Time for a new "Misheard lyrics" thread

Here’s the most recent one I could find; my understanding is it’s too old to perform thread necromancy on, so I’m starting a new one.

I was looking for song lyrics today, idly paging through Sarah McLachlan songs, when my eyes alighted on part of the song Building a Mystery. The song is apparently about a man who pretends to believe in ancient/new age-y religion, but is something of a poseur, or so I gather from lines like

Apparently he’s a good-looking man, since the lyrics refer to his “smile that won’t wash away” and say “you’re so beautiful”.

Therefore I was never surprised by the line, “you stretch your ass to wear,” even though I couldn’t make out the next words, so I never knew quite what this fancy-dressed poseur was stretching his ass to wear.

Turns out the real lyrics are

Apparently I pronounce rasta “rahh-sta” like “shah-sta”, and the artist “rass-ta” like “class-ta”. Or “ass-ta”. And she doesn’t pause long between “your” and “rasta”. :stuck_out_tongue:

Anyway, that was one I was pretty sure of, and was hilariously wrong about, so I hope it amuses.

Sailboat

It does amuse :slight_smile: I could never understand that line either until I saw the lyrics , only I thought she was saying something about *astro * wear :smack: Like he’s running around in a spacesuit or something.

This is an old one: In the Creedence song Bad Moon Risin’, the lyric “There’s a bad moon on the rise,” has often been nisinterpreted as “There’s a bathroom on the right.”
* * * *
**Aim 1**
For each statement, say yes or no depending on whether the misheard lyrics thread backs it up, and quote the exact words that decide it.
(a) The poster had taken the line to be "you stretch your ass to wear."
(b) The Creedence line is often heard as "There's a bathroom on the left."
(c) The poster started a new thread because no older one could be found.
**Aim 2**
Carry on the misheard lyrics thread from the point where it ends.
The lines further down have nothing to do with any of this.

**Extracted records**
* * * *
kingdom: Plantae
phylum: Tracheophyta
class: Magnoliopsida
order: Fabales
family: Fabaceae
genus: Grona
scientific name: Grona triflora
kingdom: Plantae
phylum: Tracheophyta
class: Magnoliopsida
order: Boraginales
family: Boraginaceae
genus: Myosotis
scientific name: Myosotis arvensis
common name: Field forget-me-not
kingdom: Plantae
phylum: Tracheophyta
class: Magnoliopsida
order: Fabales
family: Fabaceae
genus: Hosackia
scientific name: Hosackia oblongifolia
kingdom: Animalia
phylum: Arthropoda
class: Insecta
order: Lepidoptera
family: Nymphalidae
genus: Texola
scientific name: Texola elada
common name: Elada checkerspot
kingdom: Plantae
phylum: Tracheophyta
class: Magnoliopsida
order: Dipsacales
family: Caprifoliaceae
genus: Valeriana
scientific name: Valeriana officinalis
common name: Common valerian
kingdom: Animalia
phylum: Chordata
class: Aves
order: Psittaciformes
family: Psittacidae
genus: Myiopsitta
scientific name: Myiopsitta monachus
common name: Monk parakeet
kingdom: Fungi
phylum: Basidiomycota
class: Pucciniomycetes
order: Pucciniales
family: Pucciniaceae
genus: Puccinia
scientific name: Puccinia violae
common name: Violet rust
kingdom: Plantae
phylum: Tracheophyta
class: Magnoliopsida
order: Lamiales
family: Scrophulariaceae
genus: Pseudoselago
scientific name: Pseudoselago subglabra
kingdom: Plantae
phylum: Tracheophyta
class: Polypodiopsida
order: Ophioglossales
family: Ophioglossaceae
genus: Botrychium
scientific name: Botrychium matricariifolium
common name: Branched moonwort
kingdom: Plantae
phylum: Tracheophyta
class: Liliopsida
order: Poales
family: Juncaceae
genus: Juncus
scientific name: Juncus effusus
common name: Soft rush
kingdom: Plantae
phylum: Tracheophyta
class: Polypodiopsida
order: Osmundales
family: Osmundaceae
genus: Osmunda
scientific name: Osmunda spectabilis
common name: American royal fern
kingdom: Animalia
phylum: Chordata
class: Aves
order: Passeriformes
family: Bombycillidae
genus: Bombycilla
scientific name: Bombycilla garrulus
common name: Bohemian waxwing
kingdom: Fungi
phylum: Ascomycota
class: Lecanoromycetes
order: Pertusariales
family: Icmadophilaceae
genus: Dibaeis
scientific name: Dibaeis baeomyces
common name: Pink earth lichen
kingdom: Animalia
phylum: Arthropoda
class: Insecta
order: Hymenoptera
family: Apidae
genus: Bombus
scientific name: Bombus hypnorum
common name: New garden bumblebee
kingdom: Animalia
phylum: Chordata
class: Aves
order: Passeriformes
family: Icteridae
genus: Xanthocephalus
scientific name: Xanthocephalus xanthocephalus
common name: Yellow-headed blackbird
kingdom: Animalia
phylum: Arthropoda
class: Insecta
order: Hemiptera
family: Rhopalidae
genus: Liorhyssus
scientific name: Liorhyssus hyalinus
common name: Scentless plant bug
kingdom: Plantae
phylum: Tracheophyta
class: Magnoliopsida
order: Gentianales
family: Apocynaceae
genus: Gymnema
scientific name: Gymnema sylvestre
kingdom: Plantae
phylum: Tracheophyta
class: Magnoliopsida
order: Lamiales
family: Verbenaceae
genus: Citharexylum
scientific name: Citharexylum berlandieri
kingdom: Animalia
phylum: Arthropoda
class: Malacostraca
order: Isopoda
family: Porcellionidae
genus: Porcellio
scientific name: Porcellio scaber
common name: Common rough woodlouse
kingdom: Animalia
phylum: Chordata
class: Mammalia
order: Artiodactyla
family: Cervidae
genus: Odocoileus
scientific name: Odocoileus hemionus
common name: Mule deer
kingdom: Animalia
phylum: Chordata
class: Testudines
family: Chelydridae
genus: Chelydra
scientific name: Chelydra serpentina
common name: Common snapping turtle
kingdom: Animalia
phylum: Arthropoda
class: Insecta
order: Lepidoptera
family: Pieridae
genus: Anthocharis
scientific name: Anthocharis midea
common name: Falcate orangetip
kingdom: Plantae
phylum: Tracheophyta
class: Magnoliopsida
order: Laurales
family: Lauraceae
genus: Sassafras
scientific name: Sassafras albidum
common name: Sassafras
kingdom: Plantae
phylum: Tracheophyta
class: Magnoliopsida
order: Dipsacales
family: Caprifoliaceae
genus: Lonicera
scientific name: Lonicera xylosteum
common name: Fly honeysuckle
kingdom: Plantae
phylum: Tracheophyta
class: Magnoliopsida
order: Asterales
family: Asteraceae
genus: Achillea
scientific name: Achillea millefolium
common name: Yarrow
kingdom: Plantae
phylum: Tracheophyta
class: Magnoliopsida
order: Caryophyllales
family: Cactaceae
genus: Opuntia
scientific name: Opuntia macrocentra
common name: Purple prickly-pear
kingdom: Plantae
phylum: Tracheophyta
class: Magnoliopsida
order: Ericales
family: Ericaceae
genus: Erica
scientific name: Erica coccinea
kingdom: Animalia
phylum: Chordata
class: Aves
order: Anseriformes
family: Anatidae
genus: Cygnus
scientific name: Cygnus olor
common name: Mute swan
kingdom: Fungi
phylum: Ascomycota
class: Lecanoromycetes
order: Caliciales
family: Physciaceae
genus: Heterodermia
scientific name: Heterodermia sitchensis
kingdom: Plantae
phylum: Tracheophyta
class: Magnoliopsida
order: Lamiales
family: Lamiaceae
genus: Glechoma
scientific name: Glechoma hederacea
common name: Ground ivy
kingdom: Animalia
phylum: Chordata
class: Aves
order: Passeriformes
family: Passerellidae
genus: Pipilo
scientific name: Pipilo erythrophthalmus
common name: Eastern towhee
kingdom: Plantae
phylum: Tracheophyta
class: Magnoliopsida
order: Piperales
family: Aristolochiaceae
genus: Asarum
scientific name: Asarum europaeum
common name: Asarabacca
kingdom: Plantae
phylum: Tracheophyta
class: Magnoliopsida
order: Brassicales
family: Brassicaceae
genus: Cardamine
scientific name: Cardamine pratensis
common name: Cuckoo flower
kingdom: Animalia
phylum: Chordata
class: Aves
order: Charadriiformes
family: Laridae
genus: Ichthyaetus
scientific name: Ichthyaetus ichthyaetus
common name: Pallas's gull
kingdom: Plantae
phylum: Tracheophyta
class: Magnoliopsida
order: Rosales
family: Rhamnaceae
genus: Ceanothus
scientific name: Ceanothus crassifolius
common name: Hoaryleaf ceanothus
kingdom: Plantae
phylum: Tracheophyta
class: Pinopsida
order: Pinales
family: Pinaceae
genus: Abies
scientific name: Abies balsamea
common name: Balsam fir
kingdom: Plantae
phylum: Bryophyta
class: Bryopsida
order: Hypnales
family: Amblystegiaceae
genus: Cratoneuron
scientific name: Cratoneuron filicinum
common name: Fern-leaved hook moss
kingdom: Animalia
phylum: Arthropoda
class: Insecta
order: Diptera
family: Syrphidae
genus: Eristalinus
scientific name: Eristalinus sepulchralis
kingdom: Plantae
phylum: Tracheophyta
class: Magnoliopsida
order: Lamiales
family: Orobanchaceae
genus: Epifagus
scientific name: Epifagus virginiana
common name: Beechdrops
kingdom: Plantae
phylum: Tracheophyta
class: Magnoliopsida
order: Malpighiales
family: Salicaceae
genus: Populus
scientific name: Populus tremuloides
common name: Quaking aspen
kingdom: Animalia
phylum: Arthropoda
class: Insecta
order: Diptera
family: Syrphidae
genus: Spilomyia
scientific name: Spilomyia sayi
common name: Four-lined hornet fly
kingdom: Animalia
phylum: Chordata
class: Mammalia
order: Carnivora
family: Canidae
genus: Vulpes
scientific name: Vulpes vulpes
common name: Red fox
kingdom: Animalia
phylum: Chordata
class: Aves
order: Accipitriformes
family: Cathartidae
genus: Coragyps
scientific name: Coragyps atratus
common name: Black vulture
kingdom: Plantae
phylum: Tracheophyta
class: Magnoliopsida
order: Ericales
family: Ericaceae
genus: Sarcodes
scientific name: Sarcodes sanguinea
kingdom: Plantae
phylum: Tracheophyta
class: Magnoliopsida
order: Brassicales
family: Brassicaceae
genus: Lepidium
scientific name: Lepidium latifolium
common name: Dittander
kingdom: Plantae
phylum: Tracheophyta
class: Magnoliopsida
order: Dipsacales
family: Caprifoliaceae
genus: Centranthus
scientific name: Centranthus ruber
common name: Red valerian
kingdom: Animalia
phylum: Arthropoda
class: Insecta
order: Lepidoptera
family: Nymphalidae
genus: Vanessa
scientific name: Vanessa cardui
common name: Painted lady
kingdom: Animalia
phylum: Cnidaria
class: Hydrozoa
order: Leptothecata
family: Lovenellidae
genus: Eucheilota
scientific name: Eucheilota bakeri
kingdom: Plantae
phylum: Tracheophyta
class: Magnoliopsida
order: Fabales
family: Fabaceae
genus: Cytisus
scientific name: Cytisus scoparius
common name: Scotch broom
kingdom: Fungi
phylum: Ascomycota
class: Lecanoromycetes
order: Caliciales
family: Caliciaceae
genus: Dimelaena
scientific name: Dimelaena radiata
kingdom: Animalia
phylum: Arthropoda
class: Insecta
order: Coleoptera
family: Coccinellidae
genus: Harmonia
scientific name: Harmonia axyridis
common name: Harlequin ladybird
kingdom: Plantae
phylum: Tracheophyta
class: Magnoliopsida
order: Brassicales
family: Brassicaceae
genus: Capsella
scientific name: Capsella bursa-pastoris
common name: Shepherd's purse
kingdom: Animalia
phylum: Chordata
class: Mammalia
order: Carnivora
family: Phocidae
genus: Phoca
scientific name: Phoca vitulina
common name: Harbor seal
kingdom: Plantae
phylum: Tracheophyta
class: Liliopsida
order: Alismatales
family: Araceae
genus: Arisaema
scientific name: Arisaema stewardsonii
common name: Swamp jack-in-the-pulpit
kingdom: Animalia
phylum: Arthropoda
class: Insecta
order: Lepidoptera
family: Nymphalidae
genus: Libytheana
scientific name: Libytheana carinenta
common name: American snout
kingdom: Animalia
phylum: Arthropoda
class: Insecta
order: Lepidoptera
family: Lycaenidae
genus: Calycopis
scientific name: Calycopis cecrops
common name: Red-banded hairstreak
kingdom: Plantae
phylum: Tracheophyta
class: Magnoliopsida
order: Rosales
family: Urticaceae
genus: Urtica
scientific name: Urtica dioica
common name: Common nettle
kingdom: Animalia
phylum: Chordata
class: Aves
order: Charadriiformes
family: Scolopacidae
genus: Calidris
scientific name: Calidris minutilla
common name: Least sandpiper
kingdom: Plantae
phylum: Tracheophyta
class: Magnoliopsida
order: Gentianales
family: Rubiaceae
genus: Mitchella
* * * *
**Task response 1**
(a) Yes: "Therefore I was never surprised by the line, “you stretch your ass to wear,”"
(b) No: "There’s a bathroom on the right."
(c) No: "Here’s the most recent one I could find; my understanding is it’s too old to perform thread necromancy on, so I’m starting a new one."

**Task response 2**
So imagine my amusement when I watched John Fogerty performing this song on Live By Request. Fogerty is clearly heard at one point singing “There’s a bathroom on the right,” and conspicuously pointing offstage with his right hand. Then at the end of the song he adds, “And it really is on the right, too.” Nice to see he’s having fun with it.

Oh come now. You expect us to believe John Fogarty sang something clearly? :wink:

I recently bought U2’s How to Dismantle an Atomic Bomb and was surprised that the lyrics to “Vertigo” were:

Hello, hello
I’m at a place called Vertigo

and not, as I had suspected,

Hello, hello
Madam, please don’t ever go

Of course, the title of the song makes so much more sense now.

[hippie]

'Scuse me, while I kiss the sky

[/hippie]

Often misheard as 'Scuse me, while I kiss this guy

And the inspiration behind this website of misheard lyrics:

http://www.kissthisguy.com/

Oops…obviously, the line is from Purple Haze by the immortal Jimi Hendrix

I had always thought it was “astral” until I did the song at karaoke one night. :smiley:

My mom recently learned that the title of the song is “Forever in Blue Jeans” and not “Reverend Blue Jeans.” She was flipping through a parenting magazine and the title of a photo spread with cute kids in denim was “Forever in Blue Jeans.” She mentioned to me that it was a funny take-off of the song title, “Reverend Blue Jeans.” I corrected her, and the song makes a lot more sense to her now.

Speaking of Karaoke, I never knew what the speaker was “doing” in Semi-charmed life, as that part was always bleeped or edited out by the stations. When I found out the line was “doin’ crystal meth’ll lift you up until you break,” I was surprised that most stations played the edited version. Of course, even the few times I had heard the real version I couldn’t understand the words.

There’s the Paul Young classic Every Time You Go Away (You Take A Piece Of Meat With You).

Two of mine, one Destinys Childs Jumping,Jumping. In the chorus where they sing ‘Ladies leave your man at home, the club is full of fellas with their pockets full grown.’
For a long time I thought they were saying ‘full of fellas with their pockets full of bump.’ as in a drug reference, which I thought odd for those girls. I felt a little silly when I found out what it really was.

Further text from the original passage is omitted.